O Bitcoin segue perto de US$ 69.490, depois de perder mais de 44% desde o recorde histórico de US$ 126.296, alcançado em outubro de 2025. A queda já dura quatro meses e, segundo novos dados da Ecoinometrics, o processo de recuperação ainda parece distante, mesmo com pequenas altas ocasionais ao longo da semana.
Fonte coinmarketcap
As saídas recentes dos ETFs de Bitcoin à vista reforçam esse cenário. Apesar de alguns dias de entradas significativas, o quadro geral mostra uma tendência persistente de venda. O fluxo acumulado dos últimos dez dias está em -18.000 BTC, e as quatro semanas consecutivas de perdas já somam US$ 360 milhões, número que indica forte retração institucional.
Mesmo uma entrada pontual de US$ 15,2 milhões na última sexta-feira não alterou o humor dos mercados. Os analistas lembram que dias isolados de entradas não mudam tendências sólidas em mercados de baixa, porque a reversão só ocorre quando há pressão constante de compra.

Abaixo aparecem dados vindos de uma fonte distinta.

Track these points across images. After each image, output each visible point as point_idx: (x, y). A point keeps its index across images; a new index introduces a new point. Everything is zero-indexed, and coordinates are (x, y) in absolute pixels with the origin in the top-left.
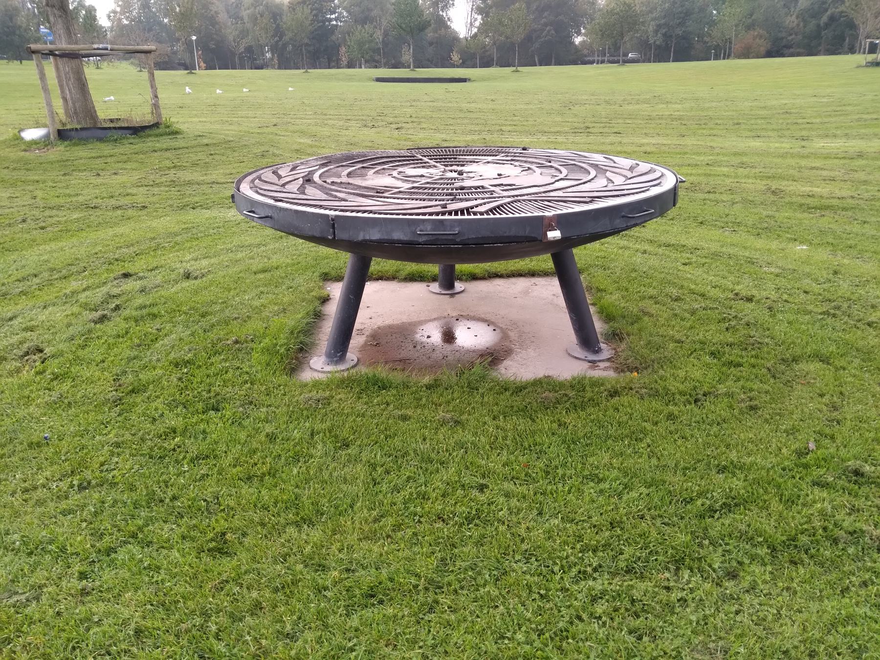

Segundo a Ecoinometrics, o comportamento atual do mercado repete padrões vistos em correções anteriores do Bitcoin e também em períodos de queda do índice Nasdaq 100. A análise indica que quedas longas tendem a se tornar mais profundas antes de encontrarem um fundo confiável.
O Bitcoin já acumula 128 dias de correção, chegando a registrar mais de 50% de desvalorização em seu ponto mais extremo. E, quando uma queda ultrapassa 100 dias, a história mostra que a recuperação costuma levar meses, e raramente semanas. Isso faz com que investidores adotem uma postura mais cautelosa, aguardando sinais que ainda não apareceram.
A pressão adicional vem do próprio mercado acionário. O Nasdaq 100 também apresenta forte retração, o que importa porque o Bitcoin costuma acompanhar o movimento das ações de crescimento dos EUA, especialmente em períodos de incerteza.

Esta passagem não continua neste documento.